■ PROBLEM TO SOLVE ■
Below are some entries. Copy each line that holds the string "size".

■ DATA EXCERPTS ■
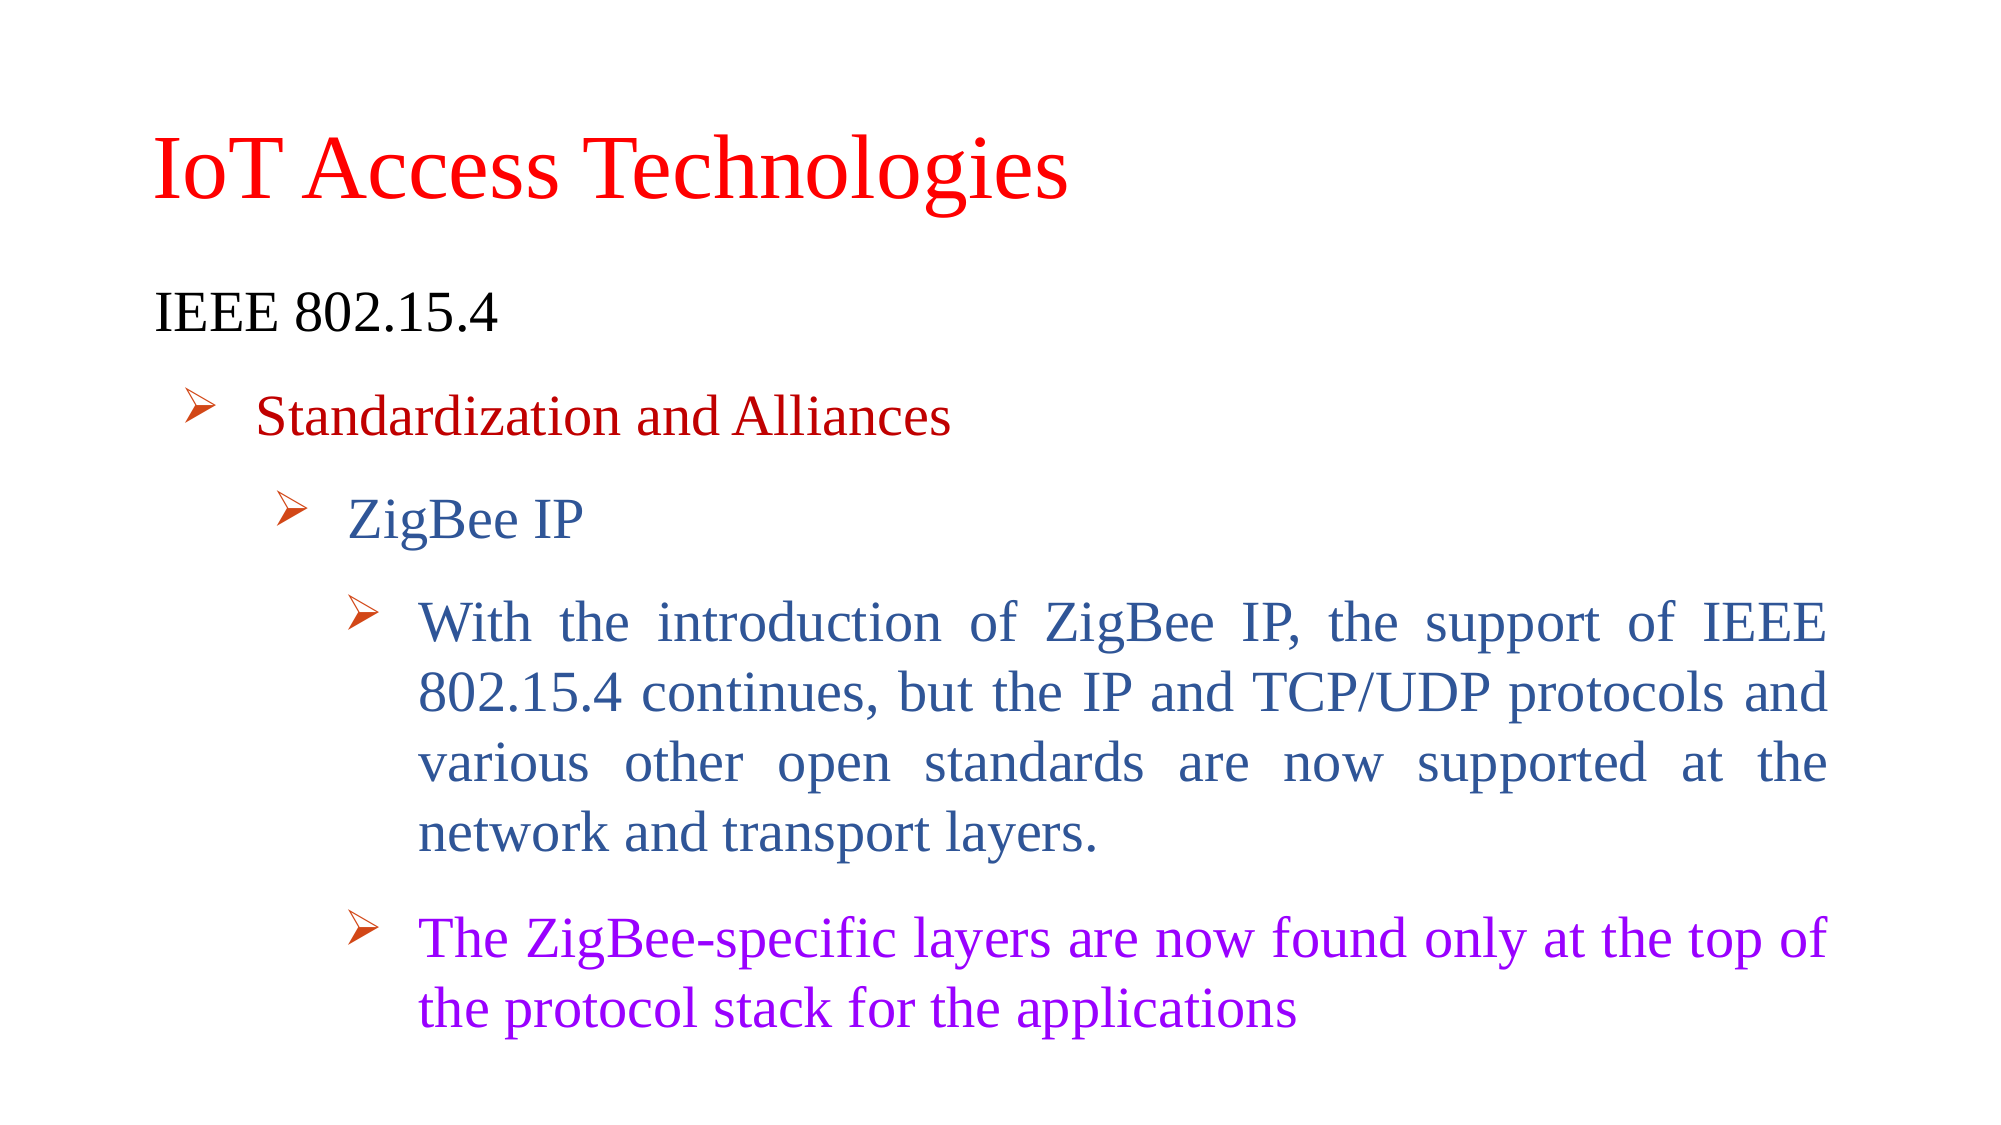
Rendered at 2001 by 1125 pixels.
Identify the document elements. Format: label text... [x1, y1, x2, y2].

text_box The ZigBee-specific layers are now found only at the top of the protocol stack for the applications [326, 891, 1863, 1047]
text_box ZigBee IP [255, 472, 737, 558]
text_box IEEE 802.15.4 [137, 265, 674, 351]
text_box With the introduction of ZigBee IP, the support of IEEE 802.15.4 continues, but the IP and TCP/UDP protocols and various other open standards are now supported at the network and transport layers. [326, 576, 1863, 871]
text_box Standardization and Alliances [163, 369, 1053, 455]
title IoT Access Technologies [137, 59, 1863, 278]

--

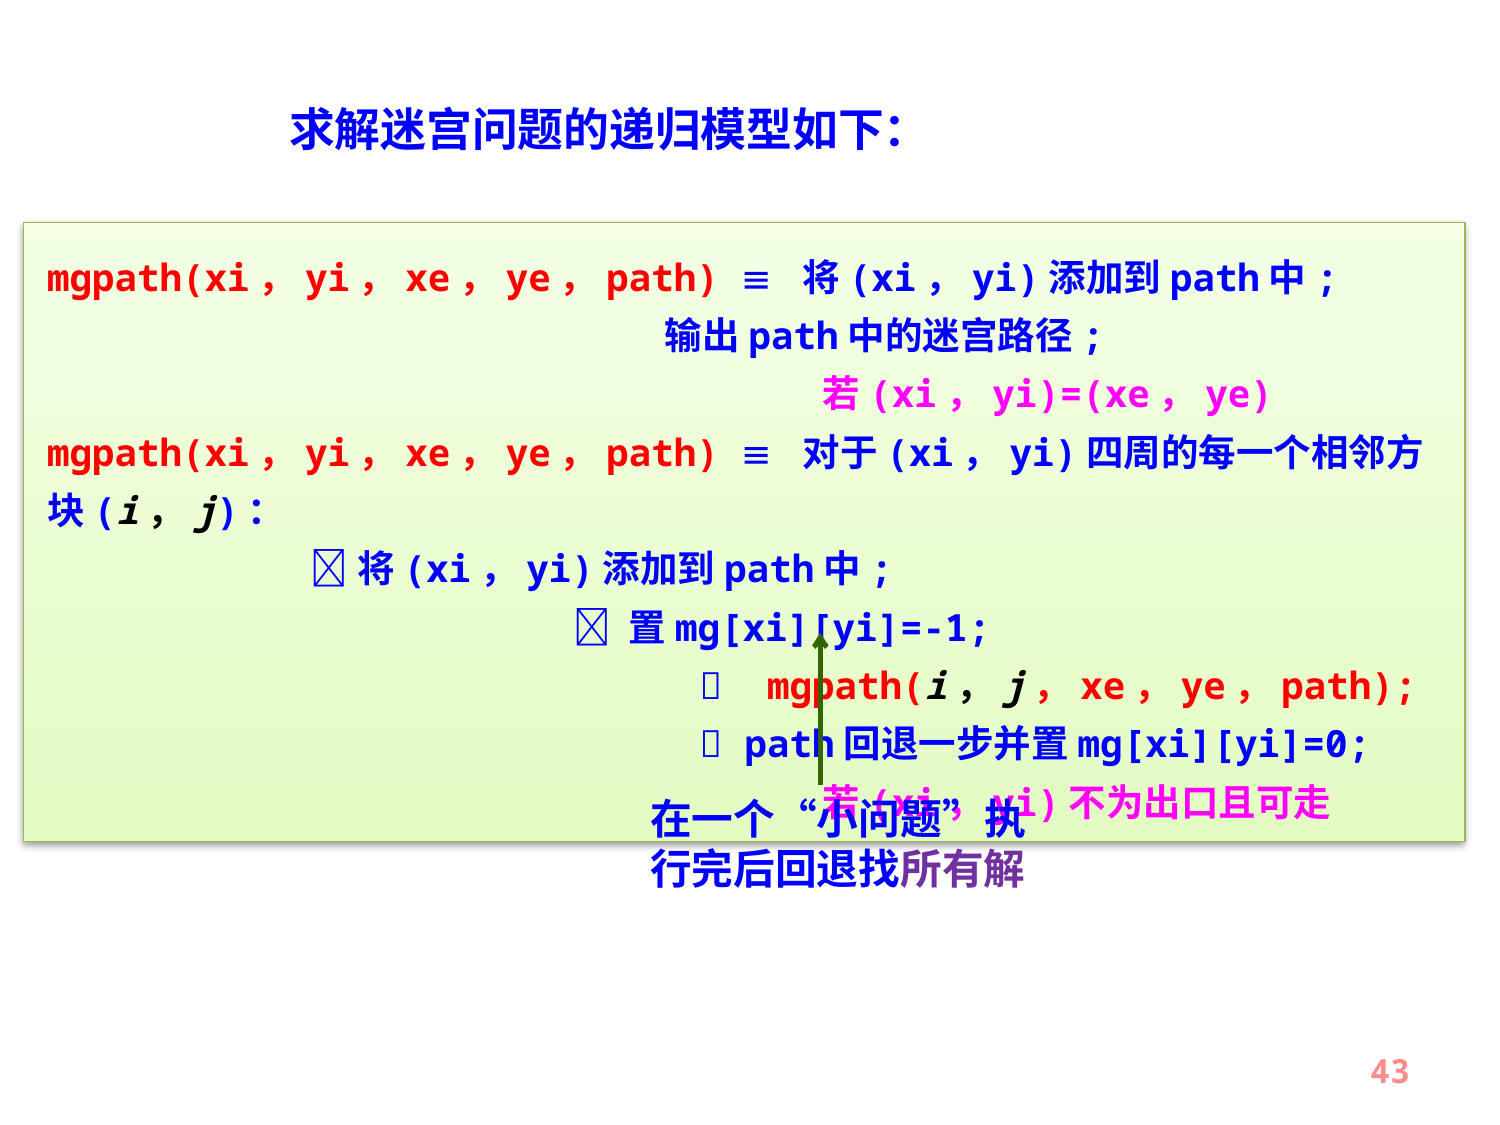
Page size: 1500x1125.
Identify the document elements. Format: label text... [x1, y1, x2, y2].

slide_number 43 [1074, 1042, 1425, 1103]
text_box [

--

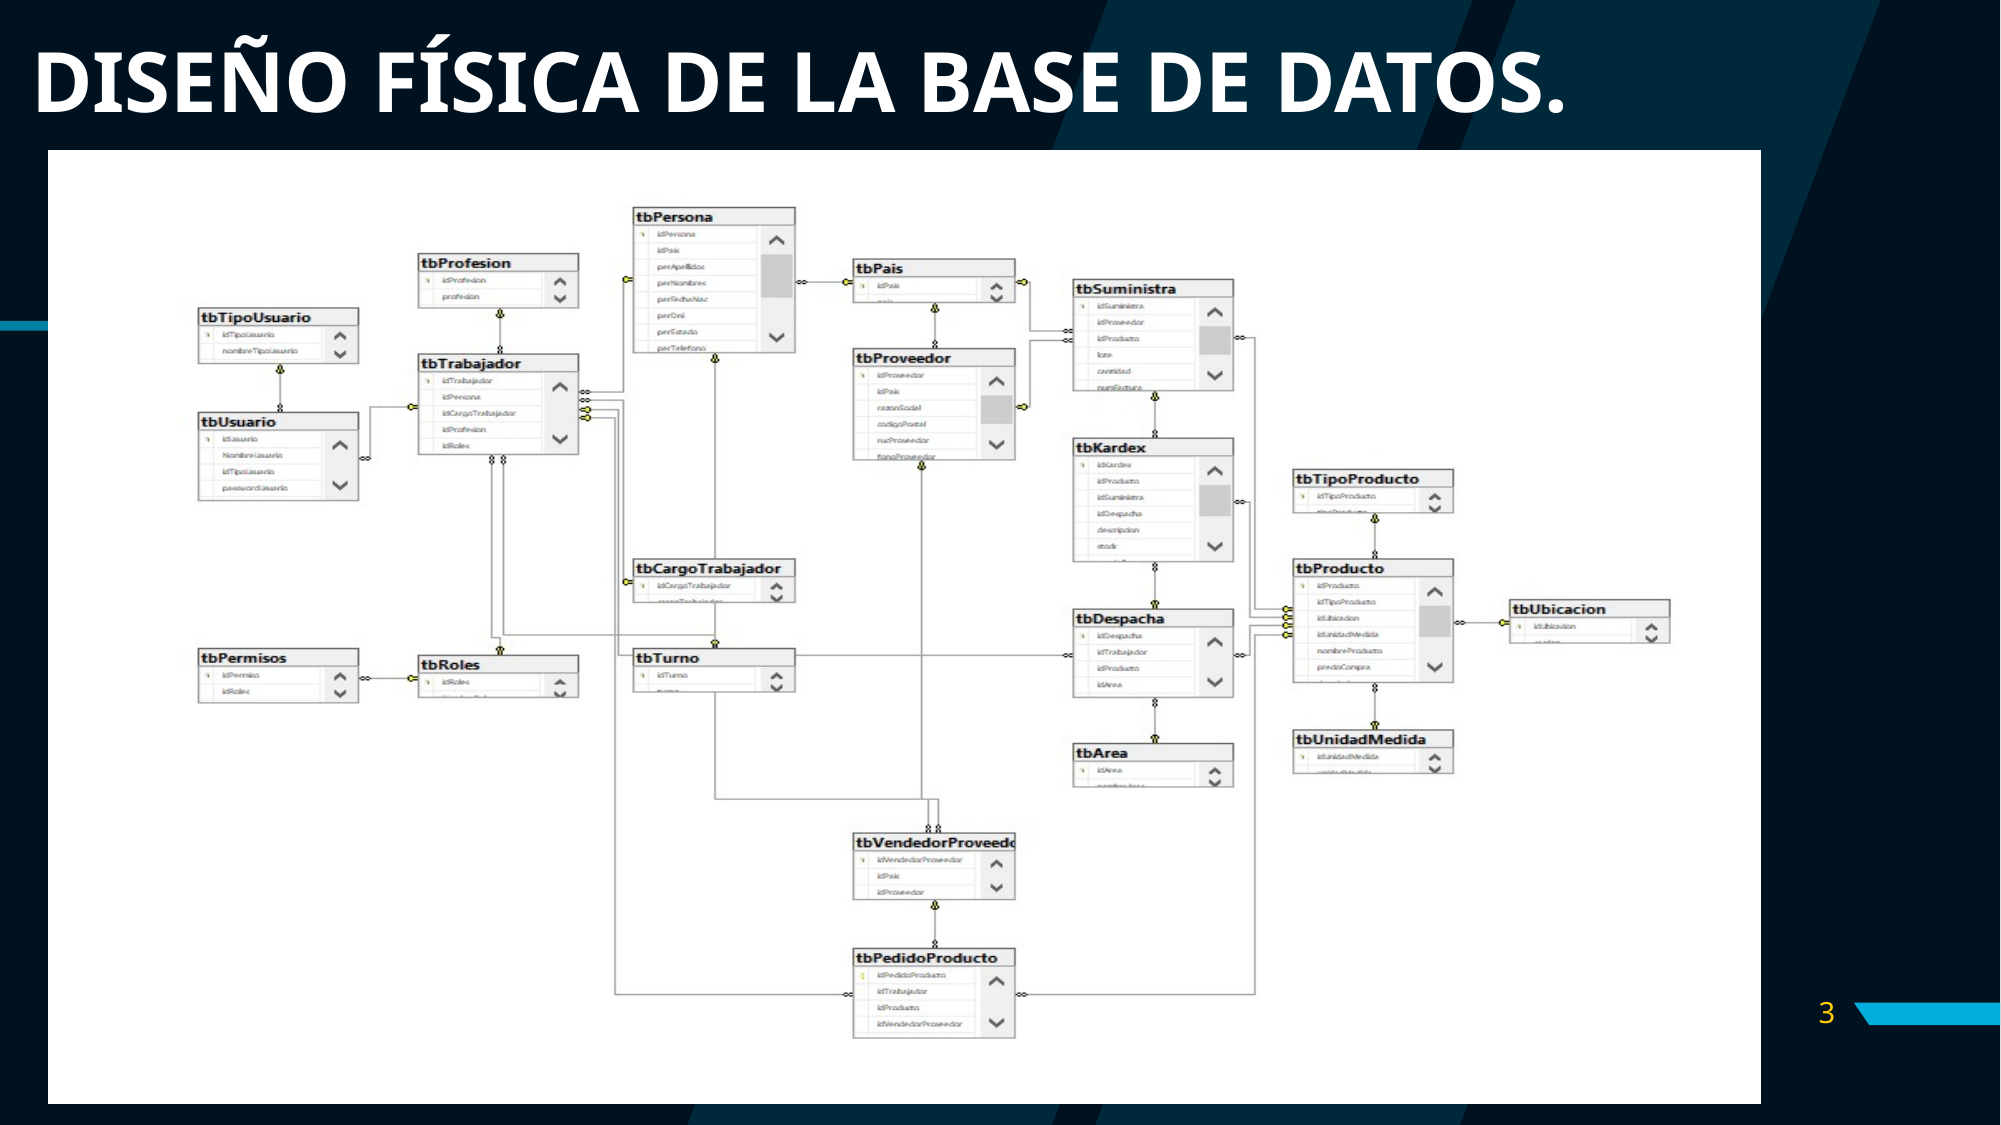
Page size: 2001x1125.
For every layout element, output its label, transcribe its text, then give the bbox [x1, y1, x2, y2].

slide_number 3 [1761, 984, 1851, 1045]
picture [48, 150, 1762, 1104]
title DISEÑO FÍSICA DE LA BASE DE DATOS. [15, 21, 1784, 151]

■ TASK RESPONSE ■
Page size: 1500x1125.
Page size: 2001x1125.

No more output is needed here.